Just like in politics, parenting has it’s parties. One party says keep the children institutionalized with psuedo-parents for most waking hours. Don’t let the birth parents have too much influence over the tender children, or they might traumatize them. A cadre of governmentally licensed or religiously approved caretakers are said to be much more capable of handling the children. Parents are sold this idea with cautions about their own inadequacies and promises of more free time to pursue “personal” meaning in their lives.
The other parenting party has a platform built on parents giving of themselves so selflessly that the marriage becomes secondary, a mere utilitarian partnership to provide the needs of the children. Parents who go with this approach are often concerned about meeting every emotional need of their children. To tell them that this is impossible is to lead them to despair.

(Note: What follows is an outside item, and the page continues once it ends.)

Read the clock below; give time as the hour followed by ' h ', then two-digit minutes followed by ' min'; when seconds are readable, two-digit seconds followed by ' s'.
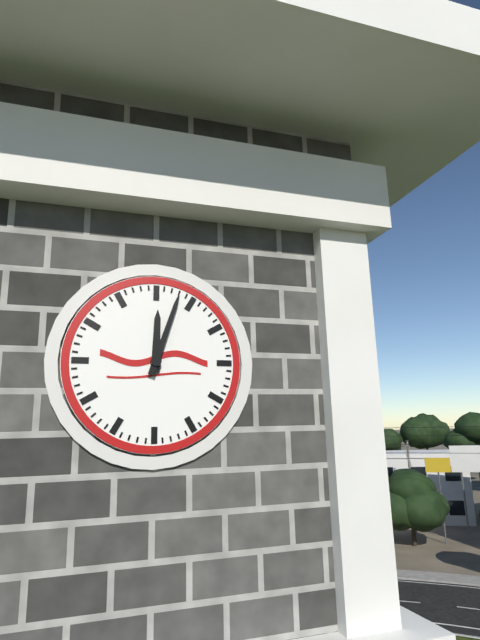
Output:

Maybe these are only extremes, but they get a lot of press. There is much pressure to “join a party.” However, both parties put unnecessary strain on marriages AND the whole family, including the children. Both parties only give lip service to the deeply creative aspect of parenting.
Parenting needs to be decentralized. While most people will agree that it greatly benefits a child to learn self-control, there is not one patented way that can guarantee that outcome for each child. Similarly, there is not one certain ritual that can fulfill the promise that a child will be assured of parental love. This is because it is about relationship and each relationship has it’s own dynamics. It is like gift giving. It is easiest to choose gifts for those you know best.

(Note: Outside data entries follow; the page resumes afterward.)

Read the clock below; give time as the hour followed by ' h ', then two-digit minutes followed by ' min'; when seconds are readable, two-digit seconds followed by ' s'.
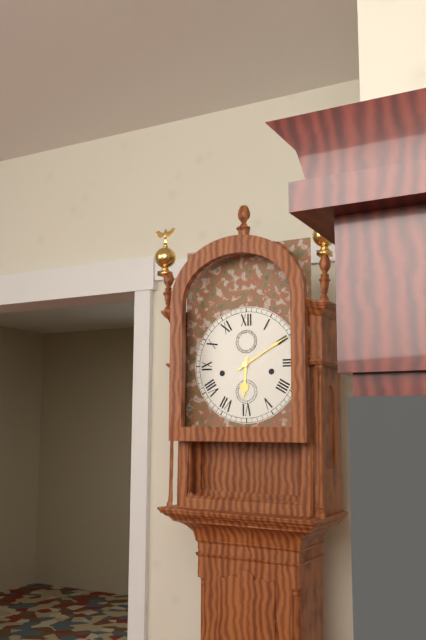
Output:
6 h 10 min
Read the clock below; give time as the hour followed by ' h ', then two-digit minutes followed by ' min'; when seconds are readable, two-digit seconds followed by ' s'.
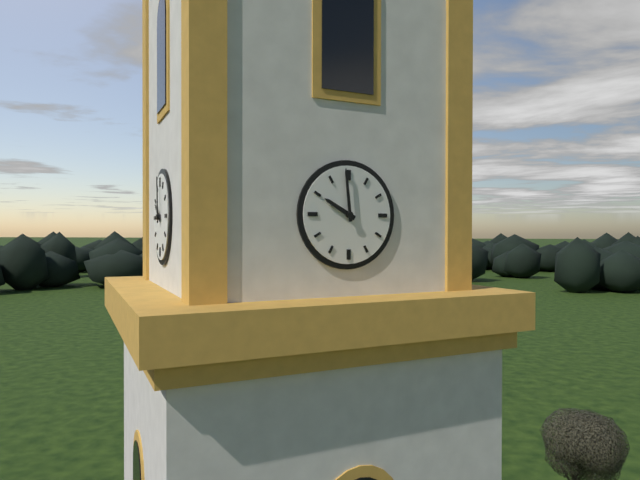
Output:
9 h 59 min
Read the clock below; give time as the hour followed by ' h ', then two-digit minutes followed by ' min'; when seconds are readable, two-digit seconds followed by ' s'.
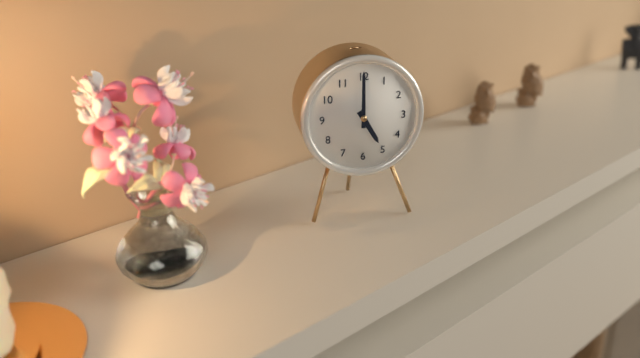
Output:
5 h 00 min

Each family has unique characteristics and circumstances that affect day to day decisions. One family may view a certain meal time as sacred, an all important time of bonding and communication. Another family may need more flexibility due to the main bread-winner’s variable work schedule. Communication for them might be better if not stressed by an unpredictable meal time and midnight kitchen clean-up.
Some parents may teach their children how to handle money by providing them with certain amounts, then supervising it’s use. Other parents may decide their children will have to earn “their own money.” But there is no obvious line or age or category of expenditure at which a parent should wisely stop providing for the financial concerns of children. The only clear situation is when the parents are destitute and aren’t providing anything. Other than that, there is no moral high ground for how children are taught to be responsible with what is available to them.
Sleeping habits is another category of parenting wherein one set of parents makes another feel not quite adequate. Some children go to sleep easily. Some don’t care where they sleep. Other children really want to be near their parents through the hours of the night, at least before they fall asleep anyway. But each set of parents should be allowed to choose what works best for them and their children. What if either parent ends up truly deprived of sleep because a child is an active sleeper? What if a parent is sleep deprived because they are constantly going into a crying child’s room. Being sleep deprived due to real care needs is one thing, but there is nothing honorable about losing sleep because of being stubbornly adherent to a certain creed.
It is useful and fun to share ideas about parenting, but it probably needs to be done with an eye to principles taught by flexible, creative methods. If someone’s child needs more spanking, it doesn’t mean he or she is a harsh bad parent. If someone’s child is turned by a look and stern word, it doesn’t mean he or she is a good compassionate parent. Just ask me. I’ve had a couple of both kinds of kids. Parenting is like economics: there are a few basic truths, but beyond that the specifics are best handled by those with the most at stake. Parents.